4. Würdigung von Beweismitteln
Wenn Beweismittel vorgelegt werden, so ist zunächst zu prüfen, welche Tatsache behauptet wird, und dann, ob diese Tatsache für die Entscheidung relevant ist. Falls sie dafür nicht relevant ist, wird die Behauptung nicht weiter in Betracht gezogen, und dementsprechend sind auch die Beweismittel nicht näher zu prüfen. Falls die behauptete Tatsache relevant ist, dann ist zu untersuchen, ob die Tatsache durch die vorgelegten Beweismittel bewiesen ist oder nicht.
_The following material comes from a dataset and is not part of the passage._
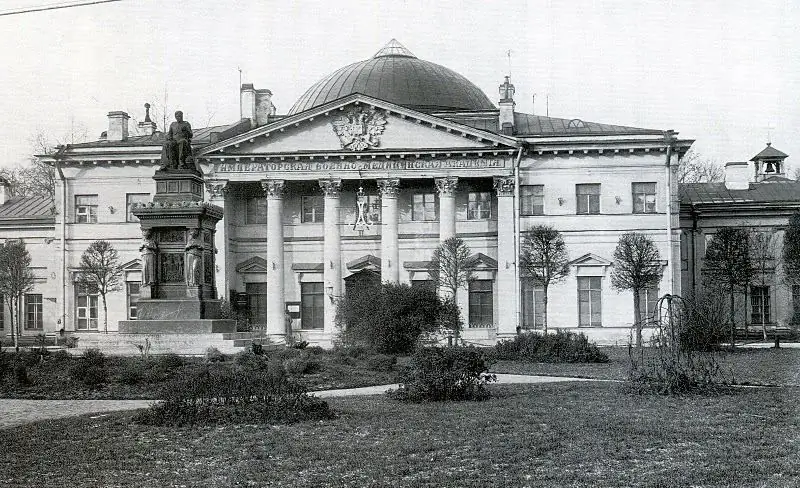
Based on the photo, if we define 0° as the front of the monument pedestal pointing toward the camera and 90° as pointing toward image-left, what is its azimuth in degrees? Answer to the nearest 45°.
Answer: approximately 0°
Da das EPÜ keine Vorschriften darüber enthält, wie das Ergebnis einer Beweisaufnahme zu bewerten ist, gilt für die Prüfung von Beweismitteln der Grundsatz der freien Beweiswürdigung, d. h. Inhalt und Bedeutung eines Beweismittels für das Verfahren sind in jedem einzelnen Fall unter Berücksichtigung der speziellen Umstände zu beurteilen (z. B. Zeit, Ort, Art des Beweismittels, Stellung des Zeugen in der Firma usw.). Aus dem Grundsatz der freien Beweiswürdigung folgt auch, dass die Instanzen des EPA befugt sind, die von den Beteiligten angebotenen Beweismittel in jeder geeigneten Weise zu bewerten oder auch als unwichtig oder irrelevant zu erachten. Wann ein Beweismittel ausreichend ist, ist im Einzelfall zu entscheiden.
Bei der Entscheidung, ob sie einen behaupteten Sachverhalt akzeptiert, kann die Abteilung den Grundsatz des "Abwägens der Wahrscheinlichkeit" anwenden, d. h. sie ist überzeugt davon, dass der eine Tatsachenkomplex mit größerer Wahrscheinlichkeit richtig ist als der andere. Des Weiteren gilt: Je schwerwiegender eine Tatfrage ist, desto stichhaltiger muss das zugrunde liegende Beweismaterial sein (siehe T 750/94). Kann die Entscheidung zum Beispiel wegen einer behaupteten Vorbenutzung möglicherweise zum Widerruf des Patents führen, so ist das vorliegende Beweismaterial sehr kritisch und genau zu prüfen. Insbesondere bei einer angeblichen Vorbenutzung ist ein strengeres, der festen Überzeugung gleichkommendes Kriterium anzulegen (d. h. die Vorbenutzung muss zweifelsfrei stattgefunden haben) weil der Patentinhaber nur wenige oder gar keine Möglichkeiten hat, das Gegenteil zu beweisen (siehe T 97/94).
Bei einander widersprechenden Behauptungen der Parteien muss die Abteilung entscheiden, welche Beweismittel am überzeugendsten sind. Ist es nicht möglich, aufgrund der eingereichten Beweismittel zu entscheiden, welche Behauptung richtig ist, so ist nach Beweislast zu entscheiden, d. h. es ist gegen diejenige Partei zu entscheiden, die die Beweislast hatte, aber den Beweis nicht überzeugend führen konnte.